# STUDY MATERIAL:
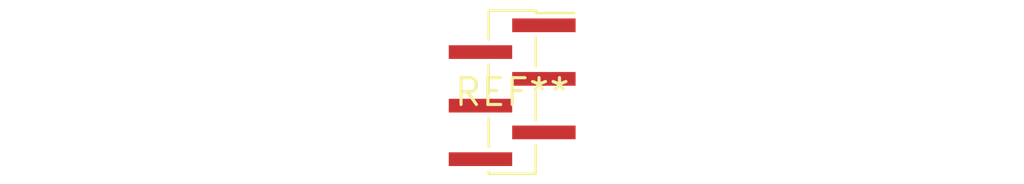
<source format=kicad_pcb>
(kicad_pcb (version 20240108) (generator pcbnew)

  (general
    (thickness 1.6)
  )

  (paper "A4")
  (layers
    (0 "F.Cu" signal)
    (31 "B.Cu" signal)
    (32 "B.Adhes" user "B.Adhesive")
    (33 "F.Adhes" user "F.Adhesive")
    (34 "B.Paste" user)
    (35 "F.Paste" user)
    (36 "B.SilkS" user "B.Silkscreen")
    (37 "F.SilkS" user "F.Silkscreen")
    (38 "B.Mask" user)
    (39 "F.Mask" user)
    (40 "Dwgs.User" user "User.Drawings")
    (41 "Cmts.User" user "User.Comments")
    (42 "Eco1.User" user "User.Eco1")
    (43 "Eco2.User" user "User.Eco2")
    (44 "Edge.Cuts" user)
    (45 "Margin" user)
    (46 "B.CrtYd" user "B.Courtyard")
    (47 "F.CrtYd" user "F.Courtyard")
    (48 "B.Fab" user)
    (49 "F.Fab" user)
    (50 "User.1" user)
    (51 "User.2" user)
    (52 "User.3" user)
    (53 "User.4" user)
    (54 "User.5" user)
    (55 "User.6" user)
    (56 "User.7" user)
    (57 "User.8" user)
    (58 "User.9" user)
  )

  (setup
    (pad_to_mask_clearance 0)
    (pcbplotparams
      (layerselection 0x00010fc_ffffffff)
      (plot_on_all_layers_selection 0x0000000_00000000)
      (disableapertmacros false)
      (usegerberextensions false)
      (usegerberattributes false)
      (usegerberadvancedattributes false)
      (creategerberjobfile false)
      (dashed_line_dash_ratio 12.000000)
      (dashed_line_gap_ratio 3.000000)
      (svgprecision 4)
      (plotframeref false)
      (viasonmask false)
      (mode 1)
      (useauxorigin false)
      (hpglpennumber 1)
      (hpglpenspeed 20)
      (hpglpendiameter 15.000000)
      (dxfpolygonmode false)
      (dxfimperialunits false)
      (dxfusepcbnewfont false)
      (psnegative false)
      (psa4output false)
      (plotreference false)
      (plotvalue false)
      (plotinvisibletext false)
      (sketchpadsonfab false)
      (subtractmaskfromsilk false)
      (outputformat 1)
      (mirror false)
      (drillshape 1)
      (scaleselection 1)
      (outputdirectory "")
    )
  )

  (net 0 "")

  (footprint "PinHeader_1x06_P1.27mm_Vertical_SMD_Pin1Right" (layer "F.Cu") (at 0 0))

)

</source>
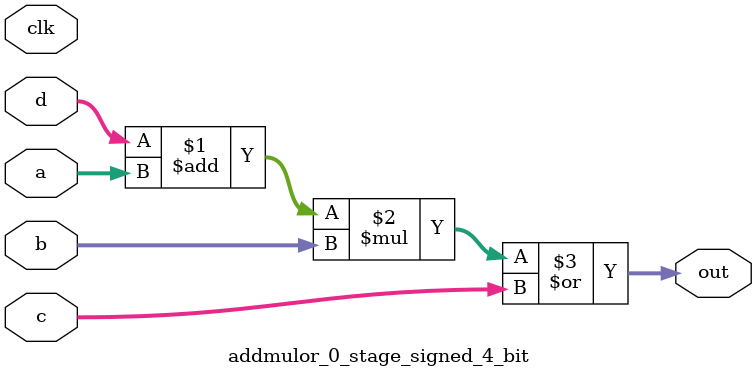
<source format=sv>
(* use_dsp = "yes" *) module addmulor_0_stage_signed_4_bit(
	input signed [3:0] a,
	input signed [3:0] b,
	input signed [3:0] c,
	input signed [3:0] d,
	output [3:0] out,
	input clk);

	assign out = ((d + a) * b) | c;
endmodule

</source>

# PROBLEM DETAILS:
Take from the listing above each line in which the string "Adhesive" is found.

# SOLUTION:
    (32 "B.Adhes" user "B.Adhesive")
    (33 "F.Adhes" user "F.Adhesive")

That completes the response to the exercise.